Integrating uncertainty into drug-target deep learning
Many drugs modulate more than one molecular target. Multitask deep neural networks learn to predict drug-target binding by example, yet public pharmacological training datasets are sparse, imbalanced, and approximate. Most annotated drug-like molecules have a single label (protein binding score) out of thousands. One protein has ten thousand molecules, another ten. Fewer than 7% of possible drug-protein pairs interact, but datasets reach 50% positive biases. The same drug-protein binding experiment, across labs, yields scores varying by orders of magnitude. To address this, we construct evaluation benchmarks reflecting drug discovery and screening scenarios, compare them to standard metrics, and develop training methods that incorporate uncertainty. Likewise, we prototype classifiers that operate on calculated small-molecule 3D conformational data instead of on conventional 2D feature vectors. The results highlight where data and feature uncertainty are a problem, but also how we can leverage uncertainty within training to improve predictions of novel drug-target relationships.

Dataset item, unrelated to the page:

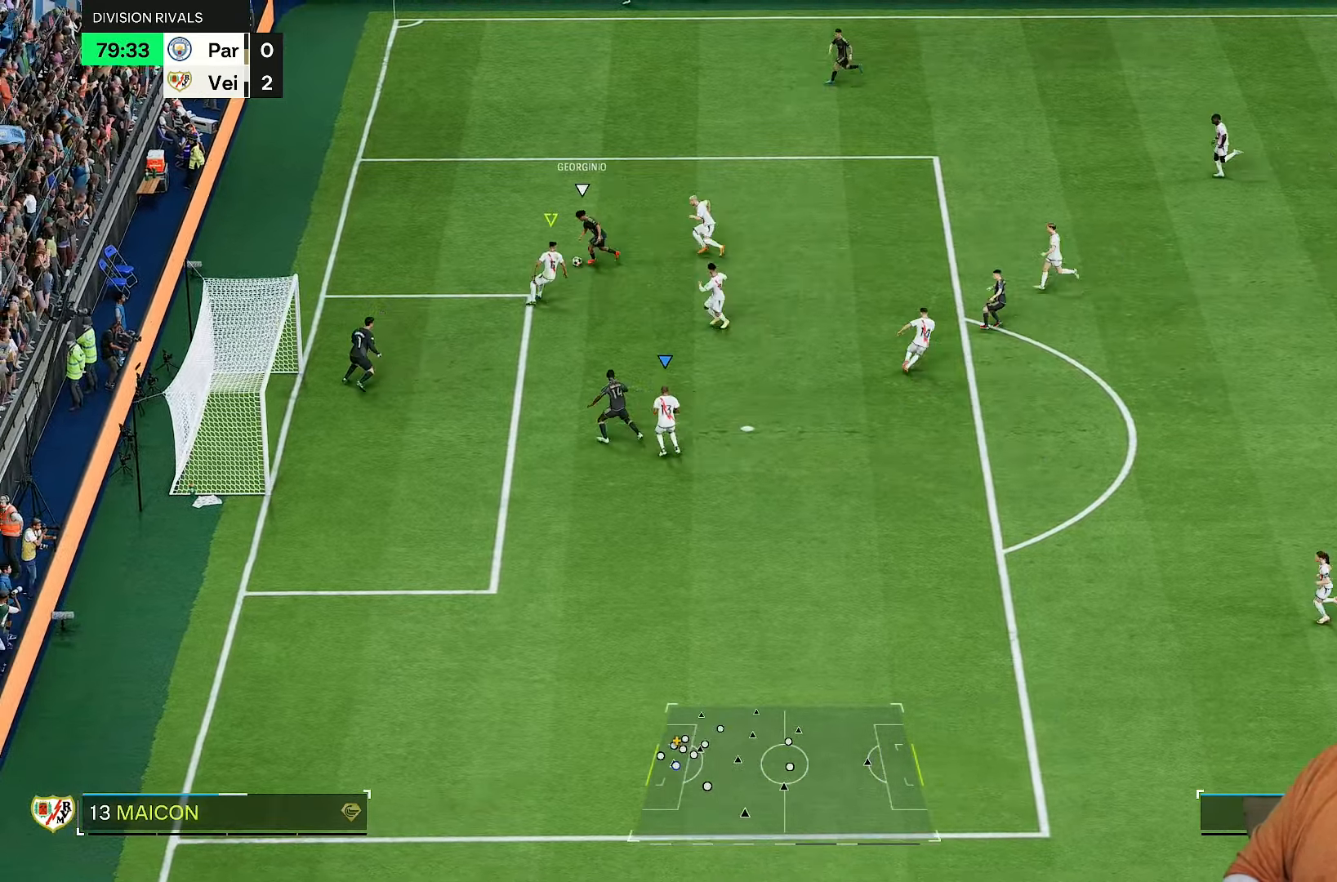
{"buttons": ["R2"], "left_stick": "up-left", "right_stick": "center", "events": [[100, "L1", "down"], [150, "left_stick", "up"], [150, "right_stick", "down-left"], [183, "DPAD_DOWN", "down"], [233, "L1", "up"], [233, "R1", "up"], [233, "left_stick", "up-left"], [267, "right_stick", "center"], [317, "DPAD_DOWN", "up"]]}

The Keiser lab combines machine learning and chemical biology methods to investigate how small molecules perturb protein networks to achieve their therapeutic effects. Michael Keiser joined the UCSF faculty in the Dept. of Pharmaceutical Chemistry and the Institute for Neurodegenerative Diseases as an Assistant Professor in 2014, with joint appointments in the Dept. of Bioengineering & Therapeutic Sciences and the Institute for Computational Health Sciences. Before this, he co-founded a startup bringing systems pharmacology methods to pharma and the US FDA. During his bioinformatics Ph.D. at UCSF as a NSF Fellow, Michael developed techniques to relate drugs and proteins from the statistical similarity of their ligands, such as the Similarity Ensemble Approach (SEA). He also holds B.Sc., B.A., and M.A. degrees from Stanford University.